<<<<
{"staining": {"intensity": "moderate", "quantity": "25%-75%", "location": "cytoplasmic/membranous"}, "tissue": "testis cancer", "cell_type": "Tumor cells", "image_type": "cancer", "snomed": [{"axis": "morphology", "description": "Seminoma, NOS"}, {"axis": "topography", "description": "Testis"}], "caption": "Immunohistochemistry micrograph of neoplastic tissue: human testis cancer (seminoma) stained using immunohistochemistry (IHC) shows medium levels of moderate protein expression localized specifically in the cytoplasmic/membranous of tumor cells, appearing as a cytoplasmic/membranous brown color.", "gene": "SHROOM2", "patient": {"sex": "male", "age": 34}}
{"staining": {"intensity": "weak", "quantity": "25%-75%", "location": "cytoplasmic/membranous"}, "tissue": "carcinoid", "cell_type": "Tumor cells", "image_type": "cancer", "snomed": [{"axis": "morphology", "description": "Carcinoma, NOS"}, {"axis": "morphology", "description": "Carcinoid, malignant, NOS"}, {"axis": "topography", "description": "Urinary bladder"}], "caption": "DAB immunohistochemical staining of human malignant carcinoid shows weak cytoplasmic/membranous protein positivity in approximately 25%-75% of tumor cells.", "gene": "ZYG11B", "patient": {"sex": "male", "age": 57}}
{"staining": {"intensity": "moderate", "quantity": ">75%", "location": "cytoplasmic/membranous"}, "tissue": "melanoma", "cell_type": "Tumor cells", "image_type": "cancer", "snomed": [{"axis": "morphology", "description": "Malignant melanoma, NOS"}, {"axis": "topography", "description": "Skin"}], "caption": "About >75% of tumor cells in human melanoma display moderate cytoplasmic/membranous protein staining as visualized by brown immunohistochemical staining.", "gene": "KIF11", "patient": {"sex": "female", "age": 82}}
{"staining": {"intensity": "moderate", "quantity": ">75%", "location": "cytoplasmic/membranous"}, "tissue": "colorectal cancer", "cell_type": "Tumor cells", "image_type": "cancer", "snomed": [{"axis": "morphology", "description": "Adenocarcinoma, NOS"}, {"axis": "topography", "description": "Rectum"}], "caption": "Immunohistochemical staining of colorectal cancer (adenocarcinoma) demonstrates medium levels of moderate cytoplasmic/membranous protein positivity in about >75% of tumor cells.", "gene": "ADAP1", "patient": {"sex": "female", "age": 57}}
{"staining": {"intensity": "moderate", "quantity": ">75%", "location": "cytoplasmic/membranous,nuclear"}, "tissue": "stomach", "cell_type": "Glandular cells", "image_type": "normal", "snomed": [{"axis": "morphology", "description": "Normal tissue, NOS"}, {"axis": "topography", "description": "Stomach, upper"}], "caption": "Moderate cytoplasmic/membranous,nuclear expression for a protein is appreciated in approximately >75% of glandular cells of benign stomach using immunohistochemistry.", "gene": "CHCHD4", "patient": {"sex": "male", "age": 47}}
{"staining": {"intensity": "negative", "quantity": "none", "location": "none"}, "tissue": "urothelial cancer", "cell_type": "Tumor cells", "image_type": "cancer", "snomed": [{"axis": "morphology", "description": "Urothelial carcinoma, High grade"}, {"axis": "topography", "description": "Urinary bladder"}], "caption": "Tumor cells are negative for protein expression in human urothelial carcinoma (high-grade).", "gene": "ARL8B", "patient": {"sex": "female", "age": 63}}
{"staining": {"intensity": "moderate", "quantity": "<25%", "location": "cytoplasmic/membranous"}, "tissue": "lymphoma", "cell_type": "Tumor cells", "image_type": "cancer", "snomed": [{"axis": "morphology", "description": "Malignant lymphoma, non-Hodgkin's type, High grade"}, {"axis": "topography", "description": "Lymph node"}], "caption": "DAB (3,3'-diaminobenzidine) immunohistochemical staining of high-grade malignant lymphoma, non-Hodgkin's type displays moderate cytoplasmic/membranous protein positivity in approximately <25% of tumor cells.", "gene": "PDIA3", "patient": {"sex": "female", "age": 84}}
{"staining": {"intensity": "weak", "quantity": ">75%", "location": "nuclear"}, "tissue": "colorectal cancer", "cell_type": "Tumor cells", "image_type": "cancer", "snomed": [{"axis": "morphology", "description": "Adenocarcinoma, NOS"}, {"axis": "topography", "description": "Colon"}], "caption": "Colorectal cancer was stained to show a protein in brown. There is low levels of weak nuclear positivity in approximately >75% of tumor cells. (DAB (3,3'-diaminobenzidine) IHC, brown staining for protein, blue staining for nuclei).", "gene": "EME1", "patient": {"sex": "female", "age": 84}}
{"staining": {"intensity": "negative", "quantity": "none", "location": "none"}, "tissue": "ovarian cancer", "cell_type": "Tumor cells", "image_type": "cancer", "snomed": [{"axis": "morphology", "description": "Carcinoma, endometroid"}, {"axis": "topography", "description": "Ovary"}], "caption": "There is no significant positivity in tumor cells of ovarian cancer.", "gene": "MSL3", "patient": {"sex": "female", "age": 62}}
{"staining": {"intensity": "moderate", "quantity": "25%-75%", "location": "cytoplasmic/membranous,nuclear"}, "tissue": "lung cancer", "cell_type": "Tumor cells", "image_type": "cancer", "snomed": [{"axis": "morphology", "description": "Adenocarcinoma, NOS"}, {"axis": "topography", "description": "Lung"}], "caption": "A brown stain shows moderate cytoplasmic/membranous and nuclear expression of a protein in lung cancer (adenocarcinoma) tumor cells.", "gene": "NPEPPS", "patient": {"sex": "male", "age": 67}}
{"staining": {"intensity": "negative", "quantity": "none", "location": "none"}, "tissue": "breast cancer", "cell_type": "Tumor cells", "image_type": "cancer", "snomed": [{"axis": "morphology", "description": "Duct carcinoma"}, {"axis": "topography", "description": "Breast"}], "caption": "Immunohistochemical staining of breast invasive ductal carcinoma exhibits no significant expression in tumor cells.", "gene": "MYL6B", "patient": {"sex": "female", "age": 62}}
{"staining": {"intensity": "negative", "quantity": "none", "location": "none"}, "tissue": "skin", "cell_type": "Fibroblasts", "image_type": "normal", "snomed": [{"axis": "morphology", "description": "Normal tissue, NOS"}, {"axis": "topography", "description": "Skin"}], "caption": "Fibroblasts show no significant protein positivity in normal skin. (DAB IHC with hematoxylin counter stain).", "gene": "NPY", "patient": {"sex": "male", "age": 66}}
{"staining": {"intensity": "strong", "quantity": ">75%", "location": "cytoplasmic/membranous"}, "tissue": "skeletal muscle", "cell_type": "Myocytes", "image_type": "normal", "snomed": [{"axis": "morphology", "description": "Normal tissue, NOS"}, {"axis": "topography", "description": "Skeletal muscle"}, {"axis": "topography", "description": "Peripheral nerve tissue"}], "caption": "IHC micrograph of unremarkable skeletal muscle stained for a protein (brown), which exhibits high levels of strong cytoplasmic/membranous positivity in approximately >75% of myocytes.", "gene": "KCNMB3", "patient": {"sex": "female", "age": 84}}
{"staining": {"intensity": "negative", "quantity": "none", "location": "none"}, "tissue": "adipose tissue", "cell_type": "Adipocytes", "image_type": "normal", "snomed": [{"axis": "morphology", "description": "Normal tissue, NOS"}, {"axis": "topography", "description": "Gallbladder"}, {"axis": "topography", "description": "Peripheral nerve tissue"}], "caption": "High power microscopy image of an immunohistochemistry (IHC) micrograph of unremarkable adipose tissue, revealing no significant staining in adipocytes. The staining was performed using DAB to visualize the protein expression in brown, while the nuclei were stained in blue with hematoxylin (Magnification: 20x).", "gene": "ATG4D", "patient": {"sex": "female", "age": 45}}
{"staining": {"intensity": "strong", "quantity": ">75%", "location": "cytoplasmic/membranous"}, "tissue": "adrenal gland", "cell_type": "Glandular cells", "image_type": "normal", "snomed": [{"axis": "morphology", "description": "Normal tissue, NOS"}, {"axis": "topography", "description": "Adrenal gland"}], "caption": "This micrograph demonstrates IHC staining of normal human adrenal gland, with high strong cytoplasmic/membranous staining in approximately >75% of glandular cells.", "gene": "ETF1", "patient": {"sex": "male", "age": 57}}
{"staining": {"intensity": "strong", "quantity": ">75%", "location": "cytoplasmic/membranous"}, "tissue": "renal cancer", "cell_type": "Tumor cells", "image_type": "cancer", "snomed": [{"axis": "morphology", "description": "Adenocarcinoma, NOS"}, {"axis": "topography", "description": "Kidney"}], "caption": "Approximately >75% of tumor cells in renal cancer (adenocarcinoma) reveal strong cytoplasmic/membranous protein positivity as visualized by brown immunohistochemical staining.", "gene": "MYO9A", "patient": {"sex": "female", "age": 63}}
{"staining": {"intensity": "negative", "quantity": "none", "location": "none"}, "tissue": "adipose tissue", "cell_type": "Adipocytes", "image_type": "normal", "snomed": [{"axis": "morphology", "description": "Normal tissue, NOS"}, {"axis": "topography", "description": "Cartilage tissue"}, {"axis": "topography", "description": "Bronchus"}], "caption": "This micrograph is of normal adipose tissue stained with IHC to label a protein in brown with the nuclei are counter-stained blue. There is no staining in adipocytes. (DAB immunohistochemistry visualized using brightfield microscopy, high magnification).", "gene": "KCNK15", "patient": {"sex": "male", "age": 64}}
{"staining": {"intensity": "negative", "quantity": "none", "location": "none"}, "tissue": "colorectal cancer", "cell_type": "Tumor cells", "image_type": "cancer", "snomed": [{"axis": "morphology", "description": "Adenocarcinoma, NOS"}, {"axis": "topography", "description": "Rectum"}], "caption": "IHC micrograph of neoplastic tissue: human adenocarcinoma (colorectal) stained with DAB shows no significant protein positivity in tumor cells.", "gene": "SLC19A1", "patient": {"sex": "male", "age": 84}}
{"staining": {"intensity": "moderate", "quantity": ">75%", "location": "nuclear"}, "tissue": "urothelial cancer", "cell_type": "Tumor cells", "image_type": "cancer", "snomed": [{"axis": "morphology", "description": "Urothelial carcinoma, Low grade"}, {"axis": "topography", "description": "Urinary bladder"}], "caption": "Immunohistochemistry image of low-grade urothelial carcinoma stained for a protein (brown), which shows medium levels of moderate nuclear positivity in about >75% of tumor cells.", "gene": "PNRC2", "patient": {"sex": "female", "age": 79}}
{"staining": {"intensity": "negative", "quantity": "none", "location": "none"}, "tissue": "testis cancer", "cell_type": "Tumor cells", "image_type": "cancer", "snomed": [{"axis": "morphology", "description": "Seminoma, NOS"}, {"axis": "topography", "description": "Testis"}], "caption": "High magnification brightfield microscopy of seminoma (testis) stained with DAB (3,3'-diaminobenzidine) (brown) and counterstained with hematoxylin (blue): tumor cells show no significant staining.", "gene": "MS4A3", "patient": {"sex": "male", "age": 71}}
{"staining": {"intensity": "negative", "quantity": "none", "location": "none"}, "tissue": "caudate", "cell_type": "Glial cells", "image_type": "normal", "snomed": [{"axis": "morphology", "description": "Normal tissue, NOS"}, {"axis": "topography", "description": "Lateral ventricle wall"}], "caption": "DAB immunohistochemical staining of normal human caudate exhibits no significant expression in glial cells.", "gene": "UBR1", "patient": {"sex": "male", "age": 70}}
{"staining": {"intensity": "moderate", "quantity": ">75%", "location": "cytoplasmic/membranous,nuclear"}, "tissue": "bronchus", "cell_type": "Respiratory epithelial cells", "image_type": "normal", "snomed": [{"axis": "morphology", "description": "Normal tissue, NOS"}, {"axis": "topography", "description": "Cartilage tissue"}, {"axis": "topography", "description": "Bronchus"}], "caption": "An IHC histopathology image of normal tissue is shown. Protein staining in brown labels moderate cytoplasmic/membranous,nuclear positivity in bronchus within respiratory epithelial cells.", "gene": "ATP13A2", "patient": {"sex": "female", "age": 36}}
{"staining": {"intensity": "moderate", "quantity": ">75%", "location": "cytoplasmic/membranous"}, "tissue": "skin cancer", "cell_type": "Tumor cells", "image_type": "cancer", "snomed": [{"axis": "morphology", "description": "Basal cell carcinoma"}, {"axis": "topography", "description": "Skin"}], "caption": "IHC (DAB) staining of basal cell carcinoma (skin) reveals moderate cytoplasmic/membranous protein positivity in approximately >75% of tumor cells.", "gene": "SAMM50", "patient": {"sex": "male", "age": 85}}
>>>>
Starting at the line above that contains "staining of colorectal", write out each line exactly until the line that contains "cells are negative" has been written, and stop there.

● RESPONSE AREA:
{"staining": {"intensity": "moderate", "quantity": ">75%", "location": "cytoplasmic/membranous"}, "tissue": "colorectal cancer", "cell_type": "Tumor cells", "image_type": "cancer", "snomed": [{"axis": "morphology", "description": "Adenocarcinoma, NOS"}, {"axis": "topography", "description": "Rectum"}], "caption": "Immunohistochemical staining of colorectal cancer (adenocarcinoma) demonstrates medium levels of moderate cytoplasmic/membranous protein positivity in about >75% of tumor cells.", "gene": "ADAP1", "patient": {"sex": "female", "age": 57}}
{"staining": {"intensity": "moderate", "quantity": ">75%", "location": "cytoplasmic/membranous,nuclear"}, "tissue": "stomach", "cell_type": "Glandular cells", "image_type": "normal", "snomed": [{"axis": "morphology", "description": "Normal tissue, NOS"}, {"axis": "topography", "description": "Stomach, upper"}], "caption": "Moderate cytoplasmic/membranous,nuclear expression for a protein is appreciated in approximately >75% of glandular cells of benign stomach using immunohistochemistry.", "gene": "CHCHD4", "patient": {"sex": "male", "age": 47}}
{"staining": {"intensity": "negative", "quantity": "none", "location": "none"}, "tissue": "urothelial cancer", "cell_type": "Tumor cells", "image_type": "cancer", "snomed": [{"axis": "morphology", "description": "Urothelial carcinoma, High grade"}, {"axis": "topography", "description": "Urinary bladder"}], "caption": "Tumor cells are negative for protein expression in human urothelial carcinoma (high-grade).", "gene": "ARL8B", "patient": {"sex": "female", "age": 63}}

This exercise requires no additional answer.